The functionality related to clustering utterances (“View” button ) for speakers in the Speaker window requires the steps in Improving speaker metadata.

Searching speakers#

You can search for specific speakers by typing the name of the speaker. Typing will provide a dropdown of speakers in the corpus that can be selected as the filter. Clicking the button will clear the current speaker filter.

Speaker search results#

If ivectors have been loaded (see Improving speaker metadata and Speaker diarization for more details), then the “Ivector distance” column will show the average cosine distance from the speaker’s utterances to the speaker’s mean ivector, if no speaker is specified in the search bar. If a speaker filter is specified, then the “Ivector distance” column will be the cosine distance between the specified speaker and all other speakers.

Right-clicking on a selection or speaker will bring up a context menu allowing for multiple comparisons of speakers. This is equivalent to clicking the “View” button for each speaker. The “Break up speaker” option will create new speakers for each utterance that is currently assigned to that speaker (after a confirmation popup).

If you would like to add a speaker to the corpus, you can specify the name of the speaker and click the “Add new speaker button”. The speaker can be then be assigned to utterances via the Utterance context menus.

Speaker utterance clustering#

Warning

The functionality related to clustering speaker utterances requires the steps in Improving speaker metadata.

You can visualize how a speaker’s utterances relate to each other and other similar speakers for re-assigning speakers.

Utterance ivectors are clustered using TSNE as that has shown the best performance in creating distinct clusters for speakers of the clustering methods. The perplexity can be changed in the “Cluster settings” pop up, along with the distance metric. Note that plda in this case uses cosine distance with PLDA-transformed ivectors.

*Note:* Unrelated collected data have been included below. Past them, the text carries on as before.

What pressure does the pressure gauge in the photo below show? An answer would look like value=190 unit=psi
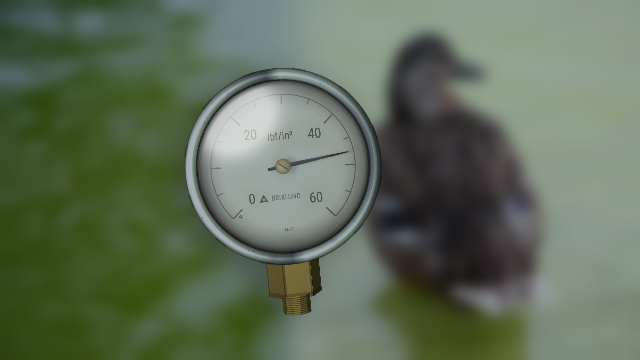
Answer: value=47.5 unit=psi
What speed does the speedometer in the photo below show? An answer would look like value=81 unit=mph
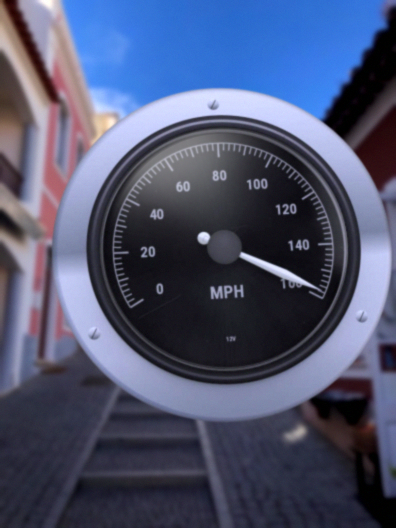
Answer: value=158 unit=mph
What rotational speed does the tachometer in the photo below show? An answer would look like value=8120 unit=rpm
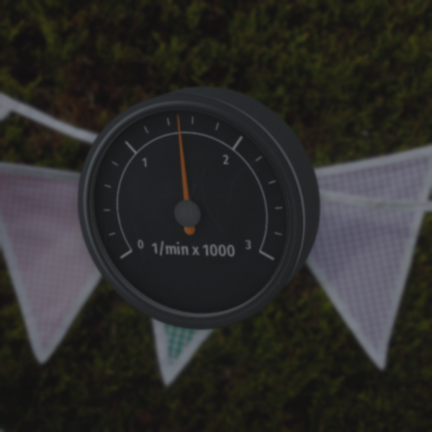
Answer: value=1500 unit=rpm
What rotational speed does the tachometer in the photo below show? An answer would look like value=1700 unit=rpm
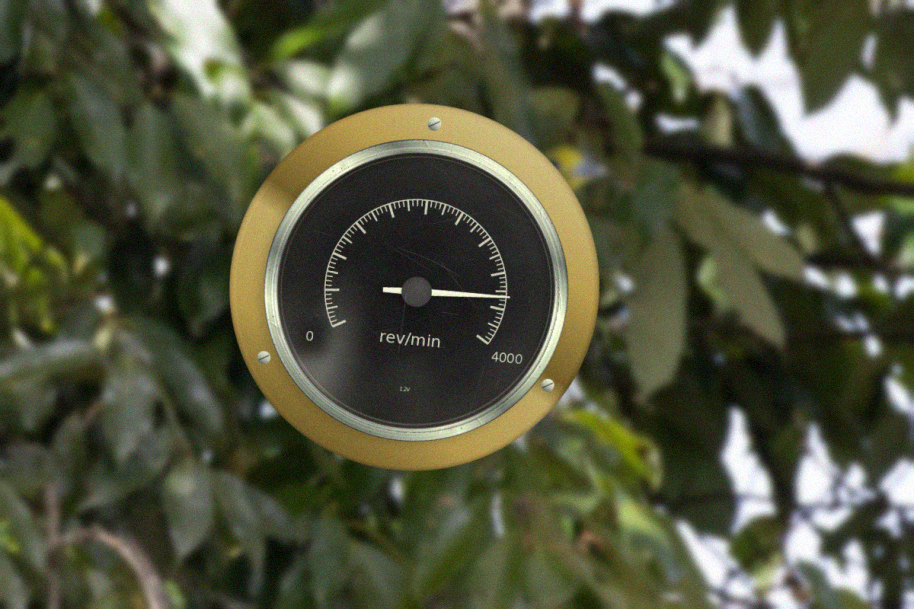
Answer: value=3450 unit=rpm
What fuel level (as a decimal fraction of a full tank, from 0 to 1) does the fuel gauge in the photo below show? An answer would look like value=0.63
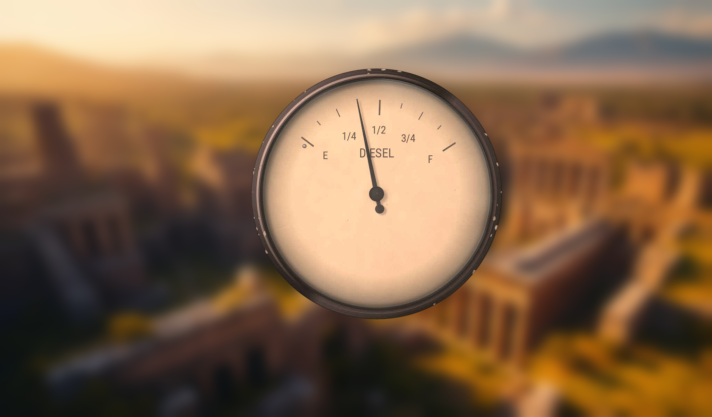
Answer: value=0.375
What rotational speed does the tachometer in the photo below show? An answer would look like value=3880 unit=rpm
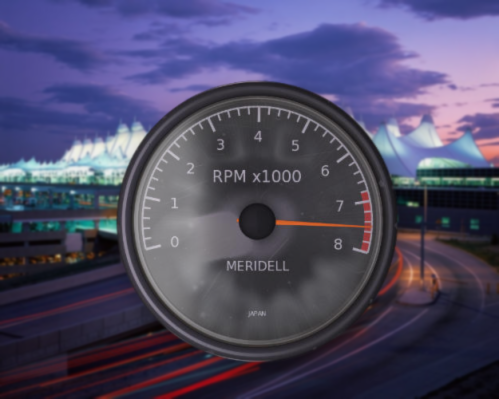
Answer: value=7500 unit=rpm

In addition to the selected speakers for comparison, additional utterances are added to the clustering and are labeled as “Noise”. The number of additional utterances is a max of the visualization limit, or the total utterances being visualized. If a distance threshold is specified, then only those utterances with cosine distance less than the threshold are included. In addition to the “Noise” utterances, the visualization limit affects how big of a random sample of utterances is included in the TSNE clustering (these are excluded from the the data points returned. The random sample of utterances is intended impose a bit more a global scale on the clusters, but it does increase the run time of TSNE.

Utterances are represented as dots that can be clicked to bring them up in the right-hand Utterance detail panel.

Note

See Toolbar for actions that can be taken with the selected utterance.

Multiple utterances can be selected by holding shift and dragging the mouse to create a rectangle selection. Additionally, holding shift/ctrl and clicking dots will toggle selection.

../_images/speaker_cluster_select_multiple.png

Once utterances are selected, you can change their assigned speaker by clicking the label of the desired speaker in the legend of the cluster plot. The staged changes will be highlighted. If you change the utterance to “Noise”, then a new speaker will be created for the “Noise” utterances.

However, note that changes have not been committed at this point and you have to click the “Change speaker” button to commit the updates.

You can also select any number of utterances and click “Search on selection” to update the Speaker search results window using distance to the average ivector for the current selection.